Mereka berdua tidak yakin kepada satu teman pendendamnya ini. Bagaimana pun Nediv berdelapan, pasti akan banyak yang membela. Lagi pula cewek itu terlihat seperti tidak mau kalah apalagi ketujuh sahabatnya. Pasti sebisa mungkin Nediv akan membalas. Kebersamaan akan mengalahkan segalanya. Ingat itu!

"Terserah lo, gue sebagai temen cuman ingetin doang."

"Gue gak akan pernah nyerah walaupun gagal sekali," Ucapnya penuh penekanan. "Di masa lalu gue sangat-sangat buruk, lo berdua gak akan pernah rasain seperti apa yang gue alami."

"Di saat banyak orang yang hina dan siram gue pakai air, lempar pakai telur busuk." Dia benar-benar mengingat kejadian yang tidak bisa ia lupakan.
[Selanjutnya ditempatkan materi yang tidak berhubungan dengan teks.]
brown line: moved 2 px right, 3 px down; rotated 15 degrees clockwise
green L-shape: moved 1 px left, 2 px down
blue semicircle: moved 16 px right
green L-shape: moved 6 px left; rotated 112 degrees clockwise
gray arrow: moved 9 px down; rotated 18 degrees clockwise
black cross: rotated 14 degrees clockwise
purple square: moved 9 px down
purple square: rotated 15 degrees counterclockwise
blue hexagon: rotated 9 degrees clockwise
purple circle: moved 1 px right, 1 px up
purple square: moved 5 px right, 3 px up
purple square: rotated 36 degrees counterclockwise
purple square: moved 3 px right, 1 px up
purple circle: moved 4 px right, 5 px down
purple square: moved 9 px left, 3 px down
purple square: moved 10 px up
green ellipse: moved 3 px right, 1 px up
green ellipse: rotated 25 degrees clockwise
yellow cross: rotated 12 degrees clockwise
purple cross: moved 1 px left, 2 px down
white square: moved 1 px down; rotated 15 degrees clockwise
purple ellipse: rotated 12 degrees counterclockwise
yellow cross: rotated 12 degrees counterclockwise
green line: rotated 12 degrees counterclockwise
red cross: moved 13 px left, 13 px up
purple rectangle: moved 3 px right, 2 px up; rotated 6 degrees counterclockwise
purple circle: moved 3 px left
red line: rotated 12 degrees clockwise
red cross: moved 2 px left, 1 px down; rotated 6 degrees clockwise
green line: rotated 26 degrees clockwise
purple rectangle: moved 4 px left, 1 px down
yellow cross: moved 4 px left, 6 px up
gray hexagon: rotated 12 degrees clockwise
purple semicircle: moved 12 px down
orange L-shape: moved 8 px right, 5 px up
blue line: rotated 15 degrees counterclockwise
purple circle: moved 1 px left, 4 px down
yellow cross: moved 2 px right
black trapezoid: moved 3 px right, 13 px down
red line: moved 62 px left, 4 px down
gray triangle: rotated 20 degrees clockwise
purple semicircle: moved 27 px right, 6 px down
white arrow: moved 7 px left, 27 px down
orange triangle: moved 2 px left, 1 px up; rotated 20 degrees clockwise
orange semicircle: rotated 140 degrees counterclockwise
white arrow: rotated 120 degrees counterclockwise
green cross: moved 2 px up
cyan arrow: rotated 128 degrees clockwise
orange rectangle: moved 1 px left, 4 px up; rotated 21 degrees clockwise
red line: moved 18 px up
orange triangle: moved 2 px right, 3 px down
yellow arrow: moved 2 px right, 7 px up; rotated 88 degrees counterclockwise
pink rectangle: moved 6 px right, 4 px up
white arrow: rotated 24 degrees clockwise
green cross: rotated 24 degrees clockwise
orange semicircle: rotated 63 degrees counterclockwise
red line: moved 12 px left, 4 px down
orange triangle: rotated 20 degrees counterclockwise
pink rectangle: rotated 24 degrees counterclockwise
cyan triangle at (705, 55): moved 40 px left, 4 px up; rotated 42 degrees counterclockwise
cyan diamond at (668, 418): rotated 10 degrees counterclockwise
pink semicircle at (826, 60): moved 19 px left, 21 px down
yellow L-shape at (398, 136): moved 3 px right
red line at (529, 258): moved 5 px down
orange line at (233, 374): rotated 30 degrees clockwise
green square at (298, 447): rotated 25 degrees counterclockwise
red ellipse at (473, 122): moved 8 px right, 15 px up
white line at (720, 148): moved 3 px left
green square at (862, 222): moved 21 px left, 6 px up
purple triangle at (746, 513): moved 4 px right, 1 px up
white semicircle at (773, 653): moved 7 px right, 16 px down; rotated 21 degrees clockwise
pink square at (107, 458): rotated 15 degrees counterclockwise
"Gue sampai depresi waktu itu, harus berhenti sekolah beberapa bulan karena menjalani pengobatan di luar negeri. Itu semua salah Nediv!"

Setetes air mata jatuh begitu saja, pandangannya kosong. Memori dahulu terputar kembali. Kedua temannya hanya menatap bingung, baru kali ini dia bercerita. Jika seperti itu kenyataannya, wajar saja ia punya dendam kepada Nediva.

"Kenapa lo baru cerita sekarang sama kita?" Tanya salah seorang temannya yang mengusap pundaknya pelan memberi sedikit ketenangan.

Ia tampak diam, enggan menjawab. Pandangannya kosong, wajahnya datar, namun air mata terus mengalir tanpa henti. Banyak pengunjung kafe yang ikut menatap mereka bertiga, tapi mereka tidak pedulikan. Temannya lebih penting daripada tatapan kepo pengunjung. Zaman sekarang orang suka kepo dengan urusan orang lain, padahal hidupnya sama sekali tidak mulus. Jika kepo dan sudah mengetahui masalahnya, pasti mereka akan mengomentari dengan keburukan. Bahkan menyebarkan kepada orang lain lagi. Aib seseorang mereka umbar begitu saja. Tanpa mengetahui masalah sebenarnya.

Mereka bertiga mulai tidak nyaman dengan situasi ini, akhirnya memilih pergi dari sana.
Pulang ke rumah masing-masing, kebetulan hari sudah mulai sore. Matahari mulai terbenam. Digantikan oleh langit gelap, serta bintang bertebaran di atas sana.

🌻🌻🌻

Grup chat begitu ramai-ramainya, obrolan receh dari mereka membuat ponsel Nediv menerima banyak notifikasi. Sepulang dari sekolah ia hanya bersantai di rumah. Tidak ada siapapun di rumah besar Bram, hanya dirinya saja. Soraya masih di Butik dan bilang bahwa akan pulang bersama Bram. Jika pulang bersama papinya pasti akan sampai dari rumah sedikit malam. Apalagi hari ini adalah Malam Minggu, pasti mereka berdua akan berkencan tanpa mengingat anak di rumah.